Что между мужчинами и женщинами разница есть.
Что это прекрасно, и для женщин, и для мужчин, и что хорошо, что так и есть, и что просто трагично, что современная интеллигенция идет на поводу у феминисток, которые никак не могут пережить того, что мужчины и женщины с точки зрения природы разные.
И про это он собирался когда-нибудь написать. В той или иной форме. Не в работе об ономастике Пруста, но и не в журнальной статье, норвежской или английской, построенной на той же работе, и даже не в «Моргенбладет», куда Ярле несколько недель тому назад отослал рецензию на английскую книгу о Прусте — и до сих пор не получил ответа! — но в другом месте.
В другой раз. Может быть, вообще не стоит говорить этого сейчас, в 1997 году? Может быть, это одна из многих мыслей, которые просто-напросто невозможно высказать в современной жизни без того, чтобы тебя не сочли клоуном или сексистом и, таким образом, ты моментально не выпал бы из списка, который, Ярле был уверен, висит над компьютером редактора «Моргенбладет».
— Дети — это истинное благословение, — сказала старая дама и вздохнула.
Благословение?
Когда они приехали во Флесланн, аэропорт города Бергена, Ярле подал старой даме руку и помог ей спуститься по ступенькам автобуса на асфальт. Они прокомментировали резкую сентябрьскую погоду: она — сказав, что эта погода навевает то же чувство, что и генеральная уборка, а он — что это помогает разогнать пелену привычного, — и завершили поездку, представившись друг другу. Ярле узнал, что ее зовут Ирмелин Йенсен, что она родилась аж в двадцать втором году, на что он улыбнулся и сказал: «А моя бабушка родилась в тринадцатом» — и особенно подчеркнул голосом то, что сказал просто в тринадцатом, чтобы сделать старой даме приятное тем, что пользуется тем же выражением, что и она.

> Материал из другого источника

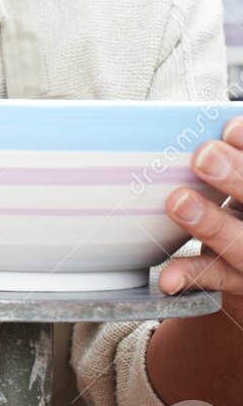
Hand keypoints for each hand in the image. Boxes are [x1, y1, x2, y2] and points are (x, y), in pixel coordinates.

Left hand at [163, 120, 242, 319]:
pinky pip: (215, 278)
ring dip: (210, 223)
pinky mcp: (240, 282)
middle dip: (238, 176)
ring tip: (179, 201)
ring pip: (241, 243)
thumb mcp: (242, 181)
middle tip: (204, 155)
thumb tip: (225, 123)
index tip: (230, 127)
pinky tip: (169, 275)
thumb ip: (238, 156)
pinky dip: (190, 274)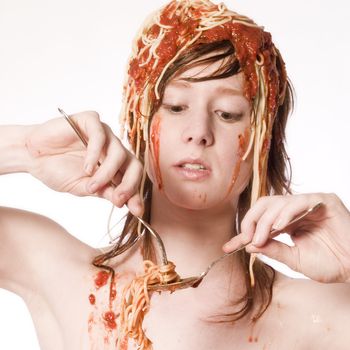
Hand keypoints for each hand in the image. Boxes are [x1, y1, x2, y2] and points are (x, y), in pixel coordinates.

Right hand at [25, 111, 142, 215]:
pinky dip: (95, 154)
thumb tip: (123, 203)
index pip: (132, 178)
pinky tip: (86, 168)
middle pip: (134, 164)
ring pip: (119, 152)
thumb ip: (104, 192)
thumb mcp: (83, 188)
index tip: (137, 211)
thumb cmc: (57, 170)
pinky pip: (101, 136)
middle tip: (118, 199)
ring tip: (91, 185)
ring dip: (107, 173)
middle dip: (129, 185)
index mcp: (115, 165)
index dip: (136, 194)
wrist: (31, 156)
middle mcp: (113, 149)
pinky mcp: (91, 120)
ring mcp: (104, 134)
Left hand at [223, 193, 349, 282]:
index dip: (244, 232)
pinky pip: (300, 201)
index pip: (260, 220)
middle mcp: (296, 210)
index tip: (228, 246)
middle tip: (247, 239)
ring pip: (278, 202)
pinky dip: (287, 212)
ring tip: (262, 238)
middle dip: (252, 221)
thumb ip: (273, 250)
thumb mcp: (294, 259)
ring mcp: (309, 203)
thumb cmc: (330, 264)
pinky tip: (279, 227)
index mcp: (288, 222)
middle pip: (264, 205)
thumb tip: (248, 245)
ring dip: (266, 220)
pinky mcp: (324, 200)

Потому что старые дамы, как он давно заметил, говорили именно так. Они говорили просто: в двенадцатом, или в тринадцатом, или в двадцать втором, и все в их мире старых дам понимали, о чем идет речь, как все в их мире старых вещей ощущали разницу между тринадцатым и двадцать вторым, так же как сам Ярле ощущал разницу между семьдесят вторым и семьдесят девятым. Ирмелин Йенсен двадцать второго года рождения сказала, что ей очень приятно было познакомиться с таким вежливым и понятливым молодым человеком, она сказала, что его дочери повезло, что ее отец такой заботливый человек, — не всем дочерям достаются такие. Она знает по своему опыту, потому что, сказала она, «вы знаете, в мое время отцы были совсем другими». Так что дело кончилось тем, что она напрягла свои старушечьи пальцы на ногах, привстала на цыпочки, и обняла Ярле, и выразила искреннюю надежду на то, что им все же хоть что-то удастся посмотреть здесь, в аэропорту, ведь такие дни, как этот, не часто выпадают даже в долгой жизни, сказала она, «уж это я могу гарантировать».